Since late June, 11 Iranian citizens – three in Tehran and eight in Isfahan – have been sentenced to death for taking part in mass anti-government protests in November 2019.
Iranian journalist Ruhollah Zam, who was accused of fuelling anti-government protests through a popular Telegram channel in 2017, also received the death penalty during the same period.
Also in June, the Islamic Revolutionary Guard Corps (IRGC) shut down Iran’s biggest anti-poverty NGO, the Imam Ali Society, and arrested its founding director, Sharmin Meymandi Nejad, citing “anti-Iran activities”.
The independent charity had attracted the regime’s fury during last year’s protests by criticising government officials for “calling the poverty-stricken demonstrators rioters and agents of the enemy”.
Why did Iranian authorities rapidly intensify their efforts to silence dissenting voices in the last few weeks?
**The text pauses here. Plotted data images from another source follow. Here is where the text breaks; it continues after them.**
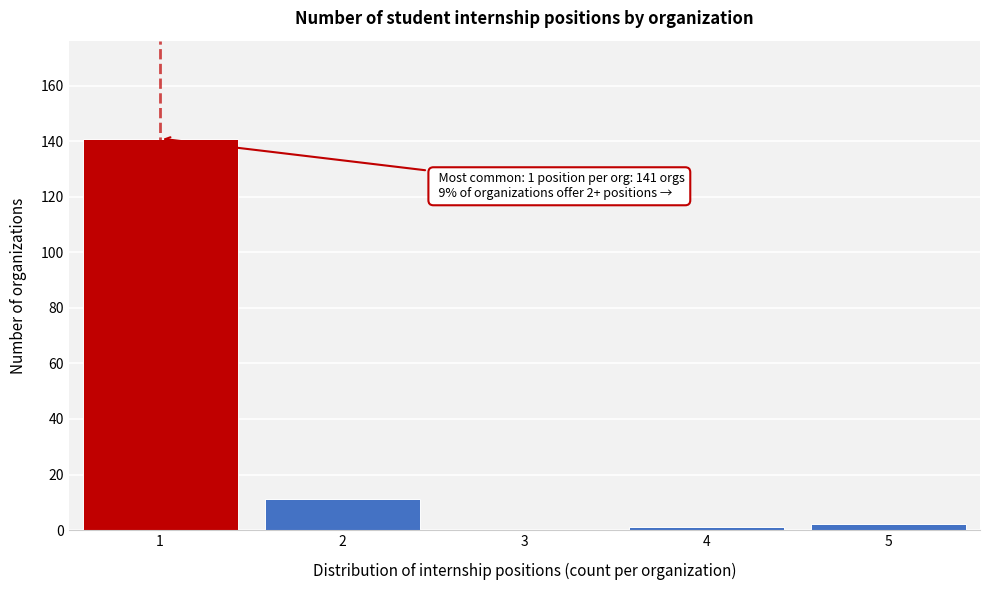

Reading left to right, list all the values displayed in this chart.

1=141	2=11	3=0	4=1	5=2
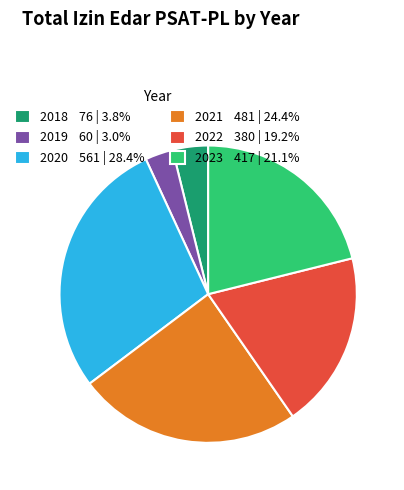

Count the number of slices in the pie.

6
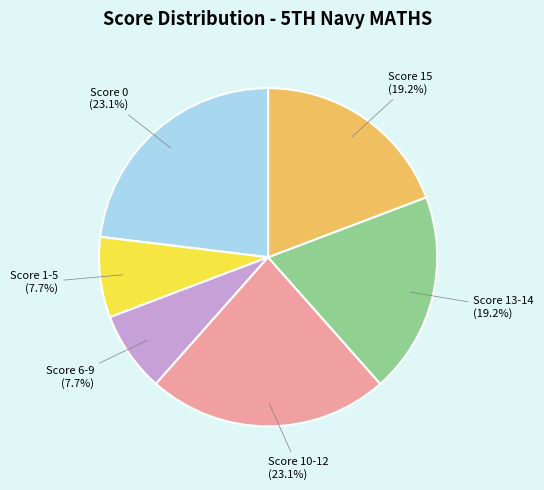

Combined, do Score 10-12 and Score 15 account for over 50%?

No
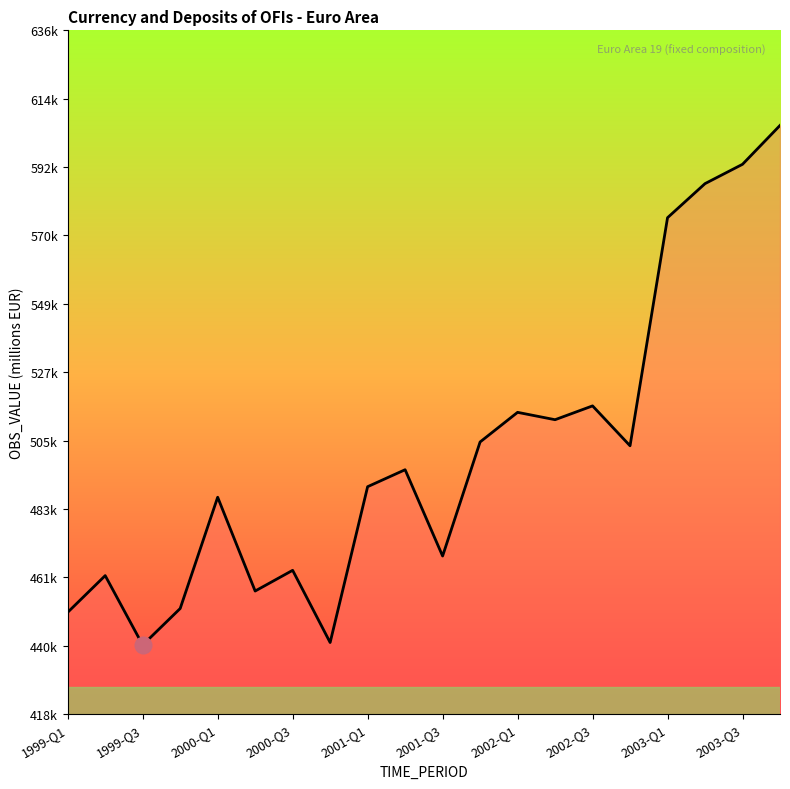

Is this an area chart (filled region under the line)?

Yes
The short answer is “fear”.
Today, amid a devastating pandemic and crippling economic sanctions, the Iranian government is more concerned about the possible re-emergence of mass riots than ever before.
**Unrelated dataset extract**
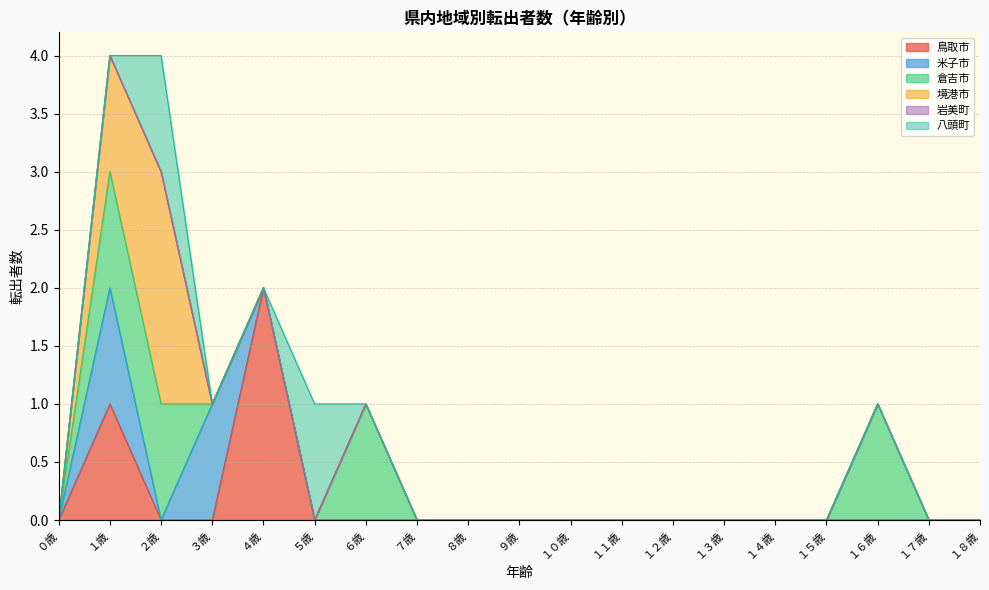

Where is the first local maximum for 八頭町?

２歳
Today, Iranian people are fed up with the government’s totalitarian desire to control all aspects of their lives and its apparent inability to address pressing environmental threats, such as air pollution and drought.
Moreover, they are extremely dissatisfied with its bungling response to the COVID-19 pandemic.
But above all, many Iranians from all walks of life are experiencing unprecedented, crippling economic hardship as a result of the cumulative consequences of the US sanctions, the COVID-19 pandemic and the incompetence of the Iranian government.
US President Donald Trump’s 2018 decision to pull out of the Iran nuclear deal and embark on a “maximum pressure” policy devastated Iran’s economy, which was already in dire straits due to chronic mismanagement and widespread corruption.
Just over a year later, the coronavirus pandemic, and the consequent drop in global oil prices, inflicted a second deadly blow on the country’s finances. die
Due to US sanctions, Iran’s oil revenues dropped from over $60bn in 2018 to $9bn in 2019.
As the Iranian leadership tried to compensate for its oil revenue losses with gains in other sectors, the pandemic struck the service sector – which makes up more than 40 percent of Iran’s economy – and sped up the country’s looming economic collapse.